» Records for this task:

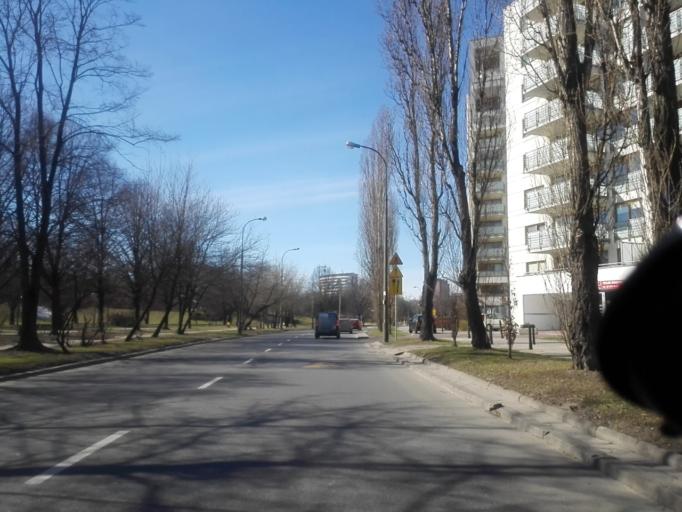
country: PL
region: Masovian Voivodeship
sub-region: Warszawa
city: Ochota
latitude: 52.2011
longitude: 20.9751
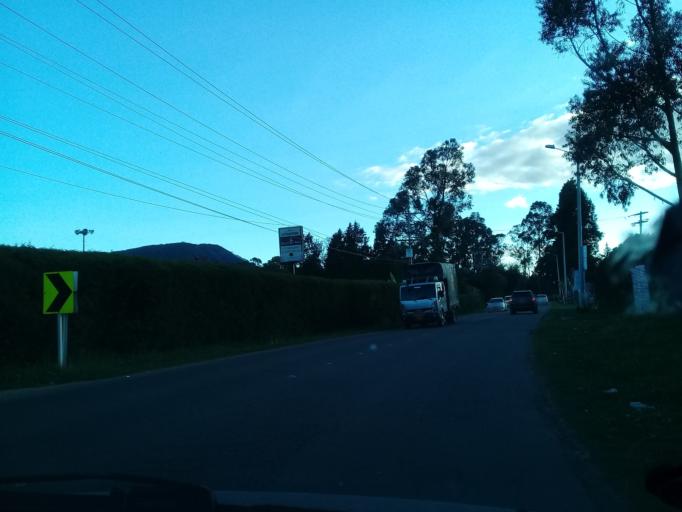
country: CO
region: Cundinamarca
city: Tenjo
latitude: 4.8548
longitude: -74.1334
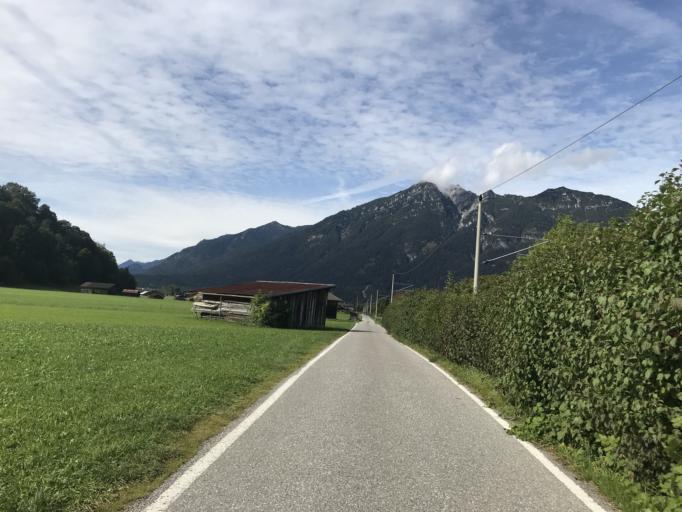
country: DE
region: Bavaria
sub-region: Upper Bavaria
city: Garmisch-Partenkirchen
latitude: 47.4835
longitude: 11.1100
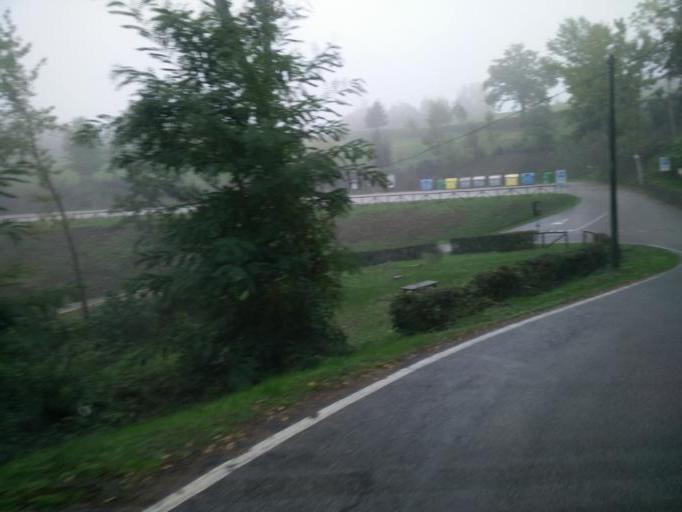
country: IT
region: Emilia-Romagna
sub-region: Provincia di Bologna
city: Marzabotto
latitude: 44.3103
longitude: 11.1968
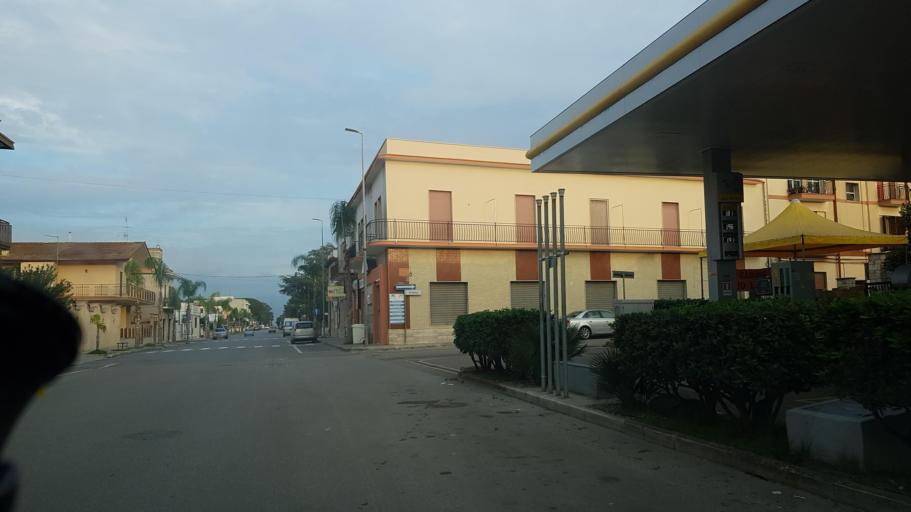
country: IT
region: Apulia
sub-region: Provincia di Brindisi
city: Latiano
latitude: 40.5531
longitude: 17.7254
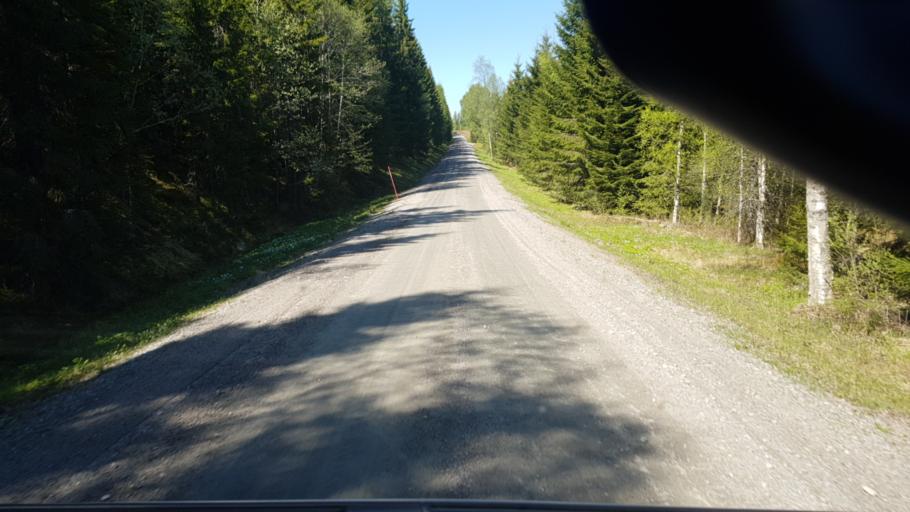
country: SE
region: Vaermland
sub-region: Arvika Kommun
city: Arvika
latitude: 59.8768
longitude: 12.6912
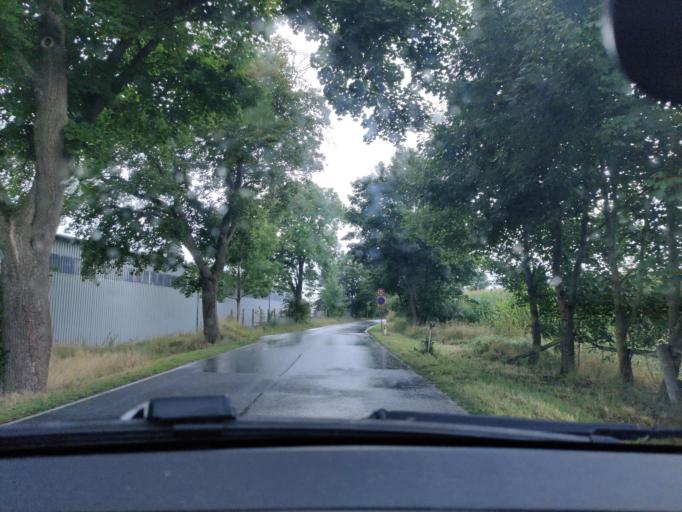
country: DE
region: Mecklenburg-Vorpommern
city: Wesenberg
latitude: 53.2763
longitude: 12.9890
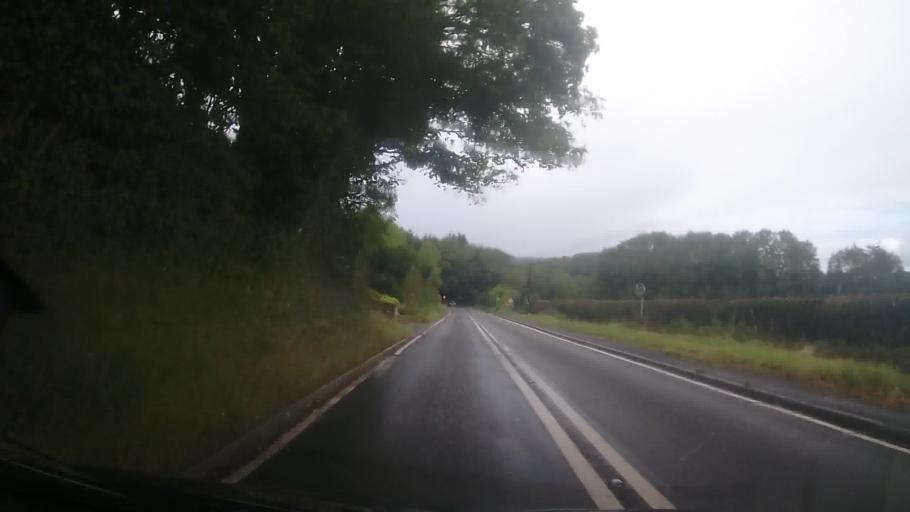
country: GB
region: England
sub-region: Shropshire
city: Much Wenlock
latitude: 52.6090
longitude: -2.5467
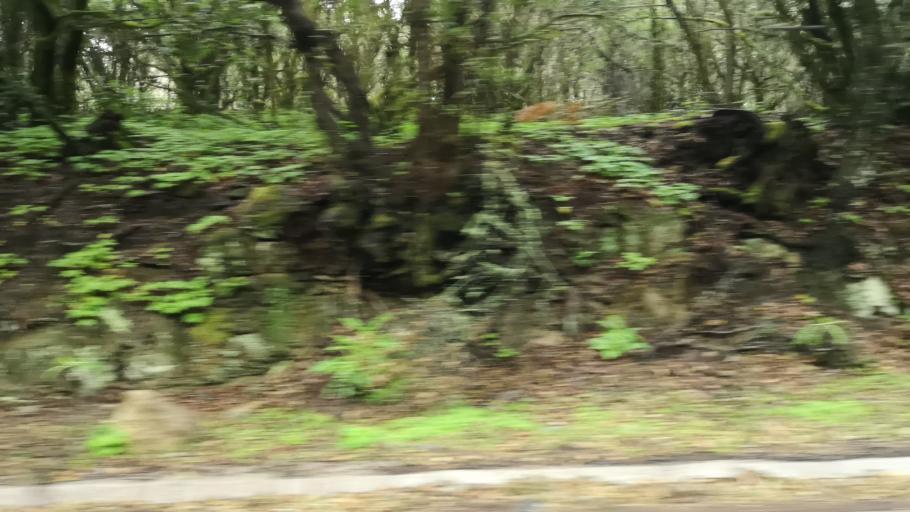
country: ES
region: Canary Islands
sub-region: Provincia de Santa Cruz de Tenerife
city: Vallehermosa
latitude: 28.1275
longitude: -17.2579
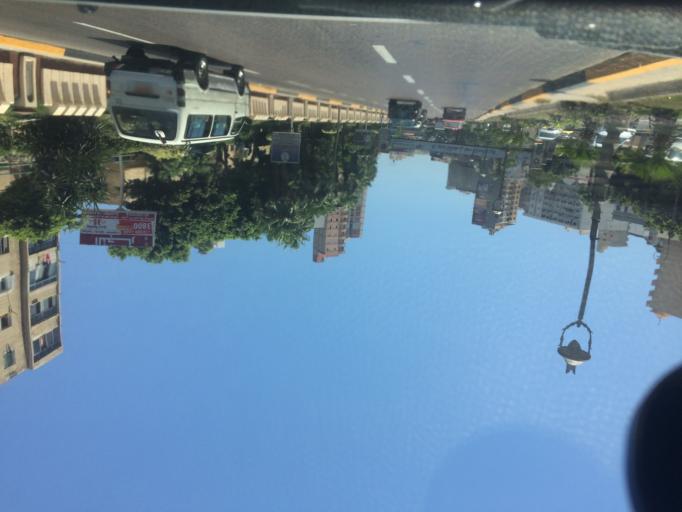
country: EG
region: Alexandria
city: Alexandria
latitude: 31.1952
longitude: 29.9212
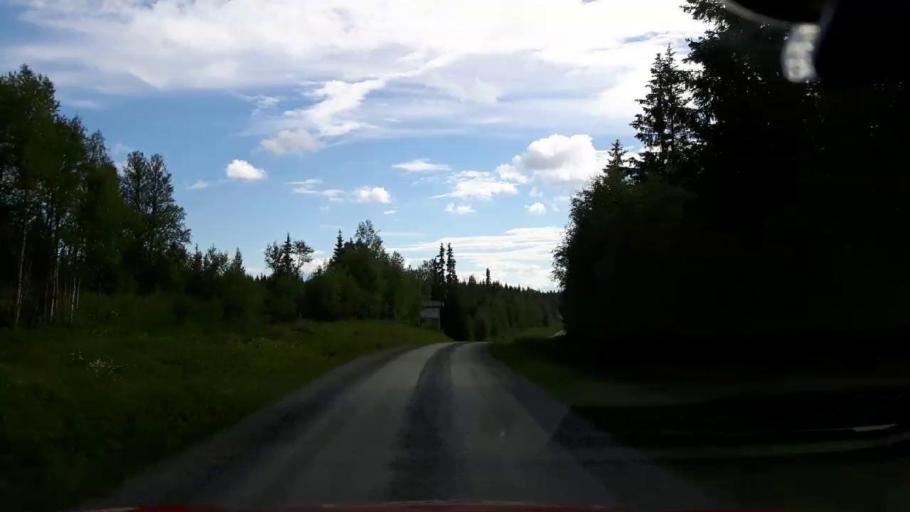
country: SE
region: Jaemtland
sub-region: Krokoms Kommun
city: Valla
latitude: 63.8705
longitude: 14.1205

» To be done:
Give the lines above as a JSON list of strings, one string per line with blank lines omitted, and leave out the pictures.

» Solved problem:
[
  "country: PL",
  "region: Masovian Voivodeship",
  "sub-region: Warszawa",
  "city: Ochota",
  "latitude: 52.2011",
  "longitude: 20.9751",
  "country: CO",
  "region: Cundinamarca",
  "city: Tenjo",
  "latitude: 4.8548",
  "longitude: -74.1334",
  "country: DE",
  "region: Bavaria",
  "sub-region: Upper Bavaria",
  "city: Garmisch-Partenkirchen",
  "latitude: 47.4835",
  "longitude: 11.1100",
  "country: IT",
  "region: Emilia-Romagna",
  "sub-region: Provincia di Bologna",
  "city: Marzabotto",
  "latitude: 44.3103",
  "longitude: 11.1968",
  "country: IT",
  "region: Apulia",
  "sub-region: Provincia di Brindisi",
  "city: Latiano",
  "latitude: 40.5531",
  "longitude: 17.7254",
  "country: SE",
  "region: Vaermland",
  "sub-region: Arvika Kommun",
  "city: Arvika",
  "latitude: 59.8768",
  "longitude: 12.6912",
  "country: DE",
  "region: Mecklenburg-Vorpommern",
  "city: Wesenberg",
  "latitude: 53.2763",
  "longitude: 12.9890",
  "country: GB",
  "region: England",
  "sub-region: Shropshire",
  "city: Much Wenlock",
  "latitude: 52.6090",
  "longitude: -2.5467",
  "country: ES",
  "region: Canary Islands",
  "sub-region: Provincia de Santa Cruz de Tenerife",
  "city: Vallehermosa",
  "latitude: 28.1275",
  "longitude: -17.2579",
  "country: EG",
  "region: Alexandria",
  "city: Alexandria",
  "latitude: 31.1952",
  "longitude: 29.9212",
  "country: SE",
  "region: Jaemtland",
  "sub-region: Krokoms Kommun",
  "city: Valla",
  "latitude: 63.8705",
  "longitude: 14.1205"
]